Aaron and I were blessed to be able to spend the weekend at some friends lake house this recently. Anytime someone says, “hey I know you guys are busy, but we’d love to invite you to our lake house” the answer is always – yes! Well, not always, because if you are a complete stranger and you say that to me, I will start chanting “stranger danger” and run away. If we are friends, I will hug you and ask if we can leave right now. Getting away from life and our kids is always relaxing and refreshing for us. In fact I hold strong to the fact that I’m a better mom when I leave my kids for a few days and get rejuvenated to do all that is required from me as a mom when I return.
As I was packing I threw in my bathing suit because it’s been warm here in Austin lately and I just thought on a whim that I might need it. As I was sifting through my bathing suit drawer – which is not a big drawer because my wardrobe of suits is small – I grabbed my handy-dandy tankini and was on my way.
When we arrived at the lake house I was so thankful that God allowed the sun to shine the entire time and I was able to participate in one of my favorite hobbies. Laying by the water. In this case it was a lake that you couldn’t pay me $500 to jump into. Maybe $1000 and I would, but I’m still not certain. The reasoning behind this is because when we first arrived at the lake house we were out by the water and some sort of carp-fest was happening and the fish were either fighting each other to the death, or mating. We still aren’t sure, but the water was immersed with huge carps and they were splashing around way to much for this to be a normal day in the sea – I mean lake – for them. Anyhow, back to my favorite hobby. Me + book + water + sun = best day eva. And yes I just left off the r because that just seems to be the best way to say that phrase.

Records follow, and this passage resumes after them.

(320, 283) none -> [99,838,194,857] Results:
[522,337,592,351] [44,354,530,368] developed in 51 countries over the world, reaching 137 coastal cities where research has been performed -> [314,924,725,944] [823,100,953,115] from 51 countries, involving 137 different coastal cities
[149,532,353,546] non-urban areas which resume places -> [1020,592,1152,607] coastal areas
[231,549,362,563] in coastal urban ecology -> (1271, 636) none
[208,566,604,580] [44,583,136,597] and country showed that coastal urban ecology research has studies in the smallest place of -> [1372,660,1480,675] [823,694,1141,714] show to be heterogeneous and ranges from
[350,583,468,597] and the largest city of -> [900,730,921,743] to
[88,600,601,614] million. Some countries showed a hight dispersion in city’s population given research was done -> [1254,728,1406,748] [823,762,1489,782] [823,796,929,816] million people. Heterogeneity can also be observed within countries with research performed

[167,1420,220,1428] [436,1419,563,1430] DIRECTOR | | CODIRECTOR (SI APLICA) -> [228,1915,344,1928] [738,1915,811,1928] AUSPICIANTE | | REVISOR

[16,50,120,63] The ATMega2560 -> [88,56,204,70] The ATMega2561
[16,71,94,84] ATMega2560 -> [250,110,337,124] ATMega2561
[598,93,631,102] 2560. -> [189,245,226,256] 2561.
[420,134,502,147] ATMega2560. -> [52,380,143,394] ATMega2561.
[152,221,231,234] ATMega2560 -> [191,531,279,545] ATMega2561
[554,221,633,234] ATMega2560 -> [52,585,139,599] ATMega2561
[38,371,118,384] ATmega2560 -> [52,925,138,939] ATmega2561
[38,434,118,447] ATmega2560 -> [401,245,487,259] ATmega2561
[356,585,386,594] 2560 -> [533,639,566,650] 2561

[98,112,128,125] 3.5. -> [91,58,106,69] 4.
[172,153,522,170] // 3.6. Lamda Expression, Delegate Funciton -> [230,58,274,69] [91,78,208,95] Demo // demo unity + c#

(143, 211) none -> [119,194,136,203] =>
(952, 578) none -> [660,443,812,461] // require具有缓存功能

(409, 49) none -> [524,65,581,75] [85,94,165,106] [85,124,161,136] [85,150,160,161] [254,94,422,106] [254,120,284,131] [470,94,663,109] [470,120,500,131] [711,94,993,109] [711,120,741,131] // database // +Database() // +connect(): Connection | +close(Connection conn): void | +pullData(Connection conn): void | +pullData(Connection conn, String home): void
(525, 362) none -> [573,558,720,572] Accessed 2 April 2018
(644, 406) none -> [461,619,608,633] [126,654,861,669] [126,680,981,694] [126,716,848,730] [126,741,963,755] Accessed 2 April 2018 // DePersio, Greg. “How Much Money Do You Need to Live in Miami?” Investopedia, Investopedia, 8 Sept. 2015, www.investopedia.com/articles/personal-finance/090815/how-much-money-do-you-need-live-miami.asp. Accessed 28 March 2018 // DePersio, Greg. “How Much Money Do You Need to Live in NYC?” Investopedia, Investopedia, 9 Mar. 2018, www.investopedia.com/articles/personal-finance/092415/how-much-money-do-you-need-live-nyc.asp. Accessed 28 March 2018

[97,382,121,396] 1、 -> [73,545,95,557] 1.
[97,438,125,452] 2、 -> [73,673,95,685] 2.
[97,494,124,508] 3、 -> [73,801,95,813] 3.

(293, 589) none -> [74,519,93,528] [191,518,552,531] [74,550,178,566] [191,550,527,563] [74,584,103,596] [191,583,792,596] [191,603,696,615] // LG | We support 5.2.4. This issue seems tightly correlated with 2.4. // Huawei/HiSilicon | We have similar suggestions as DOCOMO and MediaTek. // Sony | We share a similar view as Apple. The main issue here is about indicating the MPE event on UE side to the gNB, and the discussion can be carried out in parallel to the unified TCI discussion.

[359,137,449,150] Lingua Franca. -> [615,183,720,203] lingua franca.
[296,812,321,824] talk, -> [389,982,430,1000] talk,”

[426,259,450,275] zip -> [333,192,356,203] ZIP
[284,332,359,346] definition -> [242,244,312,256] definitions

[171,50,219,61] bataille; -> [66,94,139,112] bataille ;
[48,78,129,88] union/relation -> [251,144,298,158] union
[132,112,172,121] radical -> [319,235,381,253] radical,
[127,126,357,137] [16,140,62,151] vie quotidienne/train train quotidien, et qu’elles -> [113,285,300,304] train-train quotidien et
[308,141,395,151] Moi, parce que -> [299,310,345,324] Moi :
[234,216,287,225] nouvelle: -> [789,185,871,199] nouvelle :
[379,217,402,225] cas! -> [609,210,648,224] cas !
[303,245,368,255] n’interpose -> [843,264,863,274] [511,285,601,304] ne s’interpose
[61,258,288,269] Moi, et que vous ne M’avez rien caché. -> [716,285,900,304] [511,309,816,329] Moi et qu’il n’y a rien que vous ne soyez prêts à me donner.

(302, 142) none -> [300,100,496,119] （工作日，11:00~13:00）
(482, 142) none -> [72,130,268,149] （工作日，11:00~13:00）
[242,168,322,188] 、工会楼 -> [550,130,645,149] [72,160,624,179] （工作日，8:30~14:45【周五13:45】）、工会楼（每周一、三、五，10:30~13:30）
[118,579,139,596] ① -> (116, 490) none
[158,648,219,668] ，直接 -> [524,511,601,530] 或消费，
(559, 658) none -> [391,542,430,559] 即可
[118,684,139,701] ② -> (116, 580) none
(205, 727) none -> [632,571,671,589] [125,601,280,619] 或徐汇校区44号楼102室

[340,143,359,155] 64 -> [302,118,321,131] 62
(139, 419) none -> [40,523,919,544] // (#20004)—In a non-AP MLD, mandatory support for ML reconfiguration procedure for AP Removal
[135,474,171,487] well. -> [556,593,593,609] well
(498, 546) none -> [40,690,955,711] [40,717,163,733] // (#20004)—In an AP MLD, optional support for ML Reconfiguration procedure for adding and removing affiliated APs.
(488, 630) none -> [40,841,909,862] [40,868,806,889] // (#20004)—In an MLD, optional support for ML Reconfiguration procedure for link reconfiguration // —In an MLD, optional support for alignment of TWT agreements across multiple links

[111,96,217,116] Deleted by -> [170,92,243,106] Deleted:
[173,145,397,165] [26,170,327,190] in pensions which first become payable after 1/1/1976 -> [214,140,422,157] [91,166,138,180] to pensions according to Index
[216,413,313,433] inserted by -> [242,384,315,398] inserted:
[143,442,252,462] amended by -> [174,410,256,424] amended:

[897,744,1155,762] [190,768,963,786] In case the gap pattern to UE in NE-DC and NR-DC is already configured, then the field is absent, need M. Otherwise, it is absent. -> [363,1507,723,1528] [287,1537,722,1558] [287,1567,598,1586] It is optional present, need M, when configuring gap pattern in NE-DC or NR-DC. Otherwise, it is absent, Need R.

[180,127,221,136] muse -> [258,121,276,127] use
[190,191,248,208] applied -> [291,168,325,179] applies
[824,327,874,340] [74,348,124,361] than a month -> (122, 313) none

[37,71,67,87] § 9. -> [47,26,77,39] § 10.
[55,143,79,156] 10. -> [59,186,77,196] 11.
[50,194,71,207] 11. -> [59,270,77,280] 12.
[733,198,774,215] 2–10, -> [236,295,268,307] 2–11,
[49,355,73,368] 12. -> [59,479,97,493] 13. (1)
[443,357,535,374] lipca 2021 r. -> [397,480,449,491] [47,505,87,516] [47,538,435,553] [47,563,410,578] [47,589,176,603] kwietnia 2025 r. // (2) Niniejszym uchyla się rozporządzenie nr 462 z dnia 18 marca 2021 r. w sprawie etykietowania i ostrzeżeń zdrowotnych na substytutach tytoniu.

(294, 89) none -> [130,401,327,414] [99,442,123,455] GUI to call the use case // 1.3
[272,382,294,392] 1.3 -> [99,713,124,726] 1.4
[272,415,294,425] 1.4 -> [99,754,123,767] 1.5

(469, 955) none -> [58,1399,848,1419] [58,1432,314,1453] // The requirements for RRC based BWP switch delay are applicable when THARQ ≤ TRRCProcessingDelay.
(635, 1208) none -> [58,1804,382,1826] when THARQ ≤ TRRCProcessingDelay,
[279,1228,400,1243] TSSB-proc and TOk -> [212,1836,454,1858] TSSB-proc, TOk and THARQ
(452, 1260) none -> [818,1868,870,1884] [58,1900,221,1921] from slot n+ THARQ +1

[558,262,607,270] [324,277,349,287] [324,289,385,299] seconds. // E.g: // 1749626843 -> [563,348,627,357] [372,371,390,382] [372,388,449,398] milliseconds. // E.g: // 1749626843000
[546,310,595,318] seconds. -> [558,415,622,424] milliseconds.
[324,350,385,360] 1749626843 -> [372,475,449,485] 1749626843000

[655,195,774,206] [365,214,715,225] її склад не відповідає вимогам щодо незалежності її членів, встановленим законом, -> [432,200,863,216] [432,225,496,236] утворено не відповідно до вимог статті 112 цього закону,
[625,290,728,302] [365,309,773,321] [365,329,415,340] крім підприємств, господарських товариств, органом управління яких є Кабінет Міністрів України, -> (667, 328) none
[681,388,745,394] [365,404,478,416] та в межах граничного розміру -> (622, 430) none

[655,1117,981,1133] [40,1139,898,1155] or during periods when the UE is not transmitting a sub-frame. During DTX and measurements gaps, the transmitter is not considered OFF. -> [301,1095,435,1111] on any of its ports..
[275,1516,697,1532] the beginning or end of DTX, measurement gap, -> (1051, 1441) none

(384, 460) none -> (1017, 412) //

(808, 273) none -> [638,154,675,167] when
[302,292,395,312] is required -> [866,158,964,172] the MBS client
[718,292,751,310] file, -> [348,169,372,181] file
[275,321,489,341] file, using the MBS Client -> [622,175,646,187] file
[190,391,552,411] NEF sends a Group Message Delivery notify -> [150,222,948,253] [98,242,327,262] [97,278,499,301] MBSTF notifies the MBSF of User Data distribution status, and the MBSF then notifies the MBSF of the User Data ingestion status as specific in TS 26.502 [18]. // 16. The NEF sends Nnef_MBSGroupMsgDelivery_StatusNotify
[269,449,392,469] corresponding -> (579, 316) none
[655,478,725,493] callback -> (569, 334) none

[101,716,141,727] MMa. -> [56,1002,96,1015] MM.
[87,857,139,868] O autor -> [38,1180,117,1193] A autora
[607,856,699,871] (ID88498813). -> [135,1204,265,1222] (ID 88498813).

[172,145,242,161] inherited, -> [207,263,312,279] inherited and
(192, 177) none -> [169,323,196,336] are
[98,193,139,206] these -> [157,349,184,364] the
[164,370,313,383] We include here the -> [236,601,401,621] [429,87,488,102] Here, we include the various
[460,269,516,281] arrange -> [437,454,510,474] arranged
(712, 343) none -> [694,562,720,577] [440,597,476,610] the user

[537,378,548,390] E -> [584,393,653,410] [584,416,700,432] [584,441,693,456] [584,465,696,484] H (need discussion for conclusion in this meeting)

As I was laying by the lake listening to the carps recreate I asked my friend if she wore bikini’s. Growing up in a conservative, Baptist church this was a great question to find out how serious one was with their faith. The good girls didn’t wear two piece bathing suits and the girls that were always walking the line not only wore them, but looked smoking hot in them. I was the girl with the one piece, but pissed and wanted a bikini only my mom wouldn’t let me. In fact my senior year in high school I remember one of the maddest I was ever at my mom was when she wouldn’t let me use my own money to buy a two piece bathing suit. My own money. My first stop after meeting my new roommate my freshman year in college sure enough was the closest All You Need is Water to get myself the sexiest bikini an 18-year-old could wear. I’ll show her.
Anyhow she answered that yes she does and asked if I did. Of course I did, but something happened last summer and I never put one on. From 18 year’s old I always wore a bikini and then the summer I turned 35 I couldn’t make myself do it. I thought about it last summer, and couldn’t put my finger on it, but it just never seemed right. I was 35 now, and that seemed like an age where you should start moving into grown up stuff (whatever that means!). It could also have something to do with the fact that I’ve always hated my middle section. Finally at 35 I thought it’s time to call a truce with the middle section and cover it up.
I have no feelings towards it one way or the other, but I wasn’t feeling confident lugging my kids to the pool last year in a bikini. Not sure if it’s because I’m 35, or 20 lbs heavier than I was back when I was 18.
I got to thinking today though about this and wondered what you think. Do you wear a bikini? Did you grow up with someone telling you it was wrong? Do you think it’s wrong now? When is it too old to sport a two piece? Or is it ever?